SIP messages are routed based on the contents of their header fields. To be valid, a SIP request should contain at least the following six header fields: To, From, CSeq, Call-ID, Max-Forwards, and Via. The To header field indicates the logical identity of the recipient of the request. The From header field indicates the logical identity of the initiator of the request. The Max-Forwards header field indicates the number of hops a request can make before arriving at its destination. As an example, if a message from device A transits device B before arriving at destination device C, the message is said to have made two hops (e.g., devices B and C). The Via header field indicates the path taken by the request so far (e.g., a sequence of network addresses of devices through which the request has transited) and indicates the path that should be followed when routing the response. A header may also contain Record-Route fields that are used to indicate that future requests and responses should be routed through an indicated device. Network devices may insert Record-Route header fields specifying devices when forwarding a SIP message in an attempt to force subsequent messages in a dialog to be routed through the specified devices. The Record-Route header field may contain an identifier (e.g., network address) for the device and parameters. These and other header fields are described in the SIP specifications referenced above.
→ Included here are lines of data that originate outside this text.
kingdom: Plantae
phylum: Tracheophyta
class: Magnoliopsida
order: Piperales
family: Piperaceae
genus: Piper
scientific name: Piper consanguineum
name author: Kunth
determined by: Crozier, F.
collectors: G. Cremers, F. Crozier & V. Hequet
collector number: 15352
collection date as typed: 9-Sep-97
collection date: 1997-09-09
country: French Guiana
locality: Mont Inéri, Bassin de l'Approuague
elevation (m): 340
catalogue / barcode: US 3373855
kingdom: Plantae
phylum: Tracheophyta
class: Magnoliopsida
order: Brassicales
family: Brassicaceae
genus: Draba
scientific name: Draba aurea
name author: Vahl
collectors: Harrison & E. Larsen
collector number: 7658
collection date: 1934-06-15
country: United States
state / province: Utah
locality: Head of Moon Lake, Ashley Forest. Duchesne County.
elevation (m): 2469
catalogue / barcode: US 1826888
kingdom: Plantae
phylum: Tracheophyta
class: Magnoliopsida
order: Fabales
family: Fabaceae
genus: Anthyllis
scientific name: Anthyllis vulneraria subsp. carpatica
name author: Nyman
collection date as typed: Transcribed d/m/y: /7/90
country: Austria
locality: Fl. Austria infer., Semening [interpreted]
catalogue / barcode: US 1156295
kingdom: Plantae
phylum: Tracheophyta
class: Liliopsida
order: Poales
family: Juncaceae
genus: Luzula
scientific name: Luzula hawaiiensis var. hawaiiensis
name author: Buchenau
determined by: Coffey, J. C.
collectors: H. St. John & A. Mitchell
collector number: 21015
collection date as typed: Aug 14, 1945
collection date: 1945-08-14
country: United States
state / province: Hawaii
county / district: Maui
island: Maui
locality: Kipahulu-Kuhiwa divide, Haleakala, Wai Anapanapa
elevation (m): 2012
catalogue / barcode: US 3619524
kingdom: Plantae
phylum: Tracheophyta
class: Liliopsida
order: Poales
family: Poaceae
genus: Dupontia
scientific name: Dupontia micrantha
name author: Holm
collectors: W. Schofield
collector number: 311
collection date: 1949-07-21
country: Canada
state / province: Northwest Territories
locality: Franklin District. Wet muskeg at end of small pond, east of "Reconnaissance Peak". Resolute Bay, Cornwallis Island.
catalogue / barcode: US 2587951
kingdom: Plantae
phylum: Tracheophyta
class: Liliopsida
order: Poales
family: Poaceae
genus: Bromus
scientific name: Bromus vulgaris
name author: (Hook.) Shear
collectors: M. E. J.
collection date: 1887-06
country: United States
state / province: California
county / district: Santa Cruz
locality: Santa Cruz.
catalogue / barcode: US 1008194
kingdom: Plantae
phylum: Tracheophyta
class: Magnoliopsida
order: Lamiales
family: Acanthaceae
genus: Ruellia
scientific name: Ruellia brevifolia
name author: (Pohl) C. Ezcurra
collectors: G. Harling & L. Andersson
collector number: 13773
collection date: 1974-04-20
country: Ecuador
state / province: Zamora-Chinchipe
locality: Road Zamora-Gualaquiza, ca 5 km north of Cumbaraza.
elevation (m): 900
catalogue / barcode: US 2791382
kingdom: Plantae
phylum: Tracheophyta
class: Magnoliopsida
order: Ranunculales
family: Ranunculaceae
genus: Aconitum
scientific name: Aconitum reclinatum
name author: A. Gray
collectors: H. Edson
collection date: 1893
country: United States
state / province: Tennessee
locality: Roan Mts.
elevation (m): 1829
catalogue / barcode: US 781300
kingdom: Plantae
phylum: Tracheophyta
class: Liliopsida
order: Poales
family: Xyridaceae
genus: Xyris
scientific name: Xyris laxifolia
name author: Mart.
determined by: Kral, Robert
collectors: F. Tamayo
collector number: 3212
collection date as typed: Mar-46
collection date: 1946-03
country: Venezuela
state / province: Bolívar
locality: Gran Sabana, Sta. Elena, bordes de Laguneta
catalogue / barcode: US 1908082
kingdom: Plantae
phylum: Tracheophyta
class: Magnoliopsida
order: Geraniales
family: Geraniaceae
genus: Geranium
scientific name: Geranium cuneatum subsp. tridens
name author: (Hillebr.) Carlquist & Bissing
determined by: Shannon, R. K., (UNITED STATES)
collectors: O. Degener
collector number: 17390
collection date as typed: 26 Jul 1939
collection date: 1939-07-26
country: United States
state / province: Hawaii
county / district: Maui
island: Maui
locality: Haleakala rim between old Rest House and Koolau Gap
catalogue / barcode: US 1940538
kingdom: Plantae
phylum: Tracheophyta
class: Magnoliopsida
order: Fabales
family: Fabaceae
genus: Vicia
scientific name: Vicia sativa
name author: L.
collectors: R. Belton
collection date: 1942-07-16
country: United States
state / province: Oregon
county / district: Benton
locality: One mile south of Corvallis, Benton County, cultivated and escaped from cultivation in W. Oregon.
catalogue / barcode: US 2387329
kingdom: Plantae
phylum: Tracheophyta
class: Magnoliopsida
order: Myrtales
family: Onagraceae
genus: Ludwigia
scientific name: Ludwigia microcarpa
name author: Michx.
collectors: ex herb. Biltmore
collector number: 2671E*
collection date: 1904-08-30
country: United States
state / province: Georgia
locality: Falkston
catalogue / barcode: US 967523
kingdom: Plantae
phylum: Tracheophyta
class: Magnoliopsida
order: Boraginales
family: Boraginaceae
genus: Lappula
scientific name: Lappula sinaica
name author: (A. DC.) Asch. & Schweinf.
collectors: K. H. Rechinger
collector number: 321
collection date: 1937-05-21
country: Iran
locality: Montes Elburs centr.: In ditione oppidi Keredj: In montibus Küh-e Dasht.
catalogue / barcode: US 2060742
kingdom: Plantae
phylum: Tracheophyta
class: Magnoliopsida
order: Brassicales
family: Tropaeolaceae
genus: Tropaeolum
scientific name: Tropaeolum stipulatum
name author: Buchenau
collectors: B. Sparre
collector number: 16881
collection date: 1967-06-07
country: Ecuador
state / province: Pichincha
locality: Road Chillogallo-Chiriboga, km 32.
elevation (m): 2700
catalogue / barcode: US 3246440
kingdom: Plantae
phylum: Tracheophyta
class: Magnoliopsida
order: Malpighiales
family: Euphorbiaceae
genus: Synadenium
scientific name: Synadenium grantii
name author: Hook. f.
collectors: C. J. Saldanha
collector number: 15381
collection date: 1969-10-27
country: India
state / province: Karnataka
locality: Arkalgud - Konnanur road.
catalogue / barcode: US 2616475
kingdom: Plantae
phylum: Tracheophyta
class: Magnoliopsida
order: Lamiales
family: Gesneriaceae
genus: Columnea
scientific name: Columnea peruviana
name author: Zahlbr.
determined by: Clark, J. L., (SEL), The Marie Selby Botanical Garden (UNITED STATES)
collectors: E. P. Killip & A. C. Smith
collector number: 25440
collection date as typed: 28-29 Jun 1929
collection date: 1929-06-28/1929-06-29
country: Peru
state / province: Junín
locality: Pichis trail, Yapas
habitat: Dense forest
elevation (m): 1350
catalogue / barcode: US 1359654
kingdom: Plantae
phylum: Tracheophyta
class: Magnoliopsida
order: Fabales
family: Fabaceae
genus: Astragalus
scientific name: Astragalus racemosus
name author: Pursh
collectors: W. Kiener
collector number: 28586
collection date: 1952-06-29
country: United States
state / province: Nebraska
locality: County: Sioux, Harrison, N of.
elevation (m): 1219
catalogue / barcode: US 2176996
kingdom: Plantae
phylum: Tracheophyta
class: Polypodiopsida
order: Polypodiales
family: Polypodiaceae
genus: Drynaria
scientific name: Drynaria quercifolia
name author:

Several organizations may each offer SIP servers as a network resource. These organizations may enable SIP clients and servers from outside their networks, e.g., from the Internet or other organizations, to connect to their SIP servers to exchange messages. An organization may acquire a certificate for its SIP server from a trusted entity to enable other organizations to authenticate messages its SIP server sends. The SIP server may add an indication of this certificate to messages it sends using a protocol such as Transport Layer Security (“TLS”).
Organizations may wish to federate their SIP servers or networks. By federating their SIP servers or networks, organizations enable participants in their networks to communicate with SIP servers of other trusted organizations in the federation. As an example, an organization may desire to set up an application-level virtual private network (“VPN”) to enable applications being executed by the organization to securely communicate with SIP servers that may be located in another organization's network. An effective approach to enable administrators of SIP servers to securely federate their SIP servers would have significant utility.